Tiny Acts of Rebellion
I want to go back to bed and sleep for a thousand years. Where once I naively assumed that we just needed to survive the initial blast of the 2024 election, I now realize there are shockwaves which will be felt for years, if not generations. Every news headline is another jerk to the system, but I can’t look away for fear of missing my chance to prepare for whatever is coming next.
I’ve been here before, if not still. On March 9, 2020, my mother got the call that Dad’s NY nursing home was locking their doors to anyone other than staff. My father is a man living with Alzheimer’s. Having lived in the facility for a handful of months, he was still only oriented to our family. Locking those doors meant he was forced to live inside a place he didn’t understand and with no one he recognized. We called the nurses station every day to get him on the phone so he could hear a familiar voice in hopes of calming his fears. On March 13th, Mom received another call. Governor Cuomo was sending COVID infected patients into the nursing home. Dad was locked in his room. All connection was lost.

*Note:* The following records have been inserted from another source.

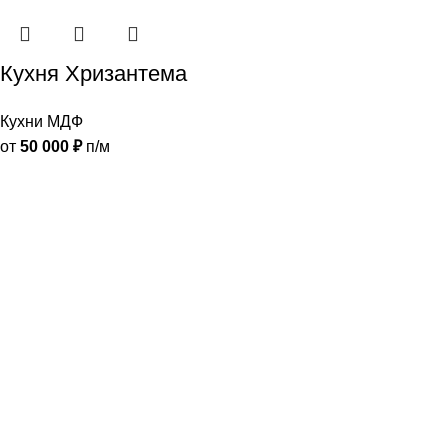
Кухня Хризантема
Кухни МДФ
от
50 000
₽
п/м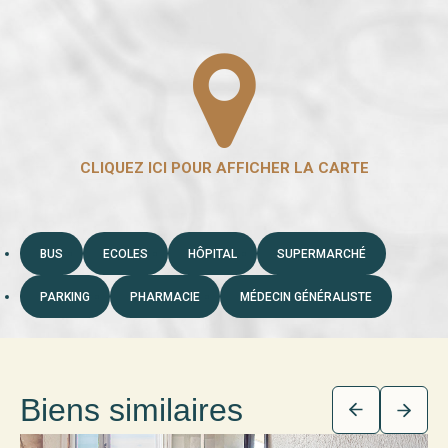
BUS
ECOLES
HÔPITAL
SUPERMARCHÉ
PARKING
PHARMACIE
MÉDECIN GÉNÉRALISTE
Biens similaires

So what do we do when we feel helpless, trapped, and on the brink of tuning out forever? Tiny acts of rebellion. For me, there is a pissed off kitten on today’s socks. It says “This girl takes no shit.” My tshirt features a porcupine and says, “Fuck around and find out.” Written along the inside of my arm is “And still I rise” from the great Maya Angelou. Yes, I hid under my covers for quite a while this morning, but then I knew I needed to move on, even if it meant gently. The gift I received from Dad being locked away in a single star (read: shitty) nursing home is it yanked my ignorance off of my eyes and lit the fire in my belly. Let the election do this for you, too. During this post-election storm, I will absolutely take time to heal and process. In fact, I am still recovering and learning from Dad’s ordeal. But I have learned that my rebellion also heals me. My anger is a gift and I use it. Finally getting out of bed this morning and taking a shower is my tiny act of rebellion. Getting dressed in power statements is how I choose to show up to today’s fight. And then I put up fliers around my building inviting residents to a Google Group where we can meet and connect. This is how I tear down walls of isolation and build an army of connected and caring citizens from scratch. Tiny acts of rebellion.

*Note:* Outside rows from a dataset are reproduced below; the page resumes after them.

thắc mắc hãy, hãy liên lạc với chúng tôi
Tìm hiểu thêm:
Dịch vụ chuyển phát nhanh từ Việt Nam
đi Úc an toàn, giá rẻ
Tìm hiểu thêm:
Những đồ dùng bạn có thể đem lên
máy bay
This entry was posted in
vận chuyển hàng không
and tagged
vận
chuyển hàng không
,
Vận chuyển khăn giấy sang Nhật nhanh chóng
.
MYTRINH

Maybe getting out of your bed is all you can do today, tomorrow, or all week. That is ok. But one morning, you will wake up and in the shower notice that your fire has become stronger than your exhaustion. Maybe you will share a post about a fundraiser making the world a better place or watch an inspirational poem to feed your fire and before you know it, you’ve signed up for a march or started a movement. This is how it happened to me. Minute by minute, day by day. Slowly, almost imperceptibly, the fabric of my ignorance and apathy were restitched with knowledge and resistance. I promise, if you show up, this will happen to you, to us all. Together we will heal, we will connect, we will build and we will fight. Together still, we rise.
Writing and publishing more is an act of rebellion I am committed to.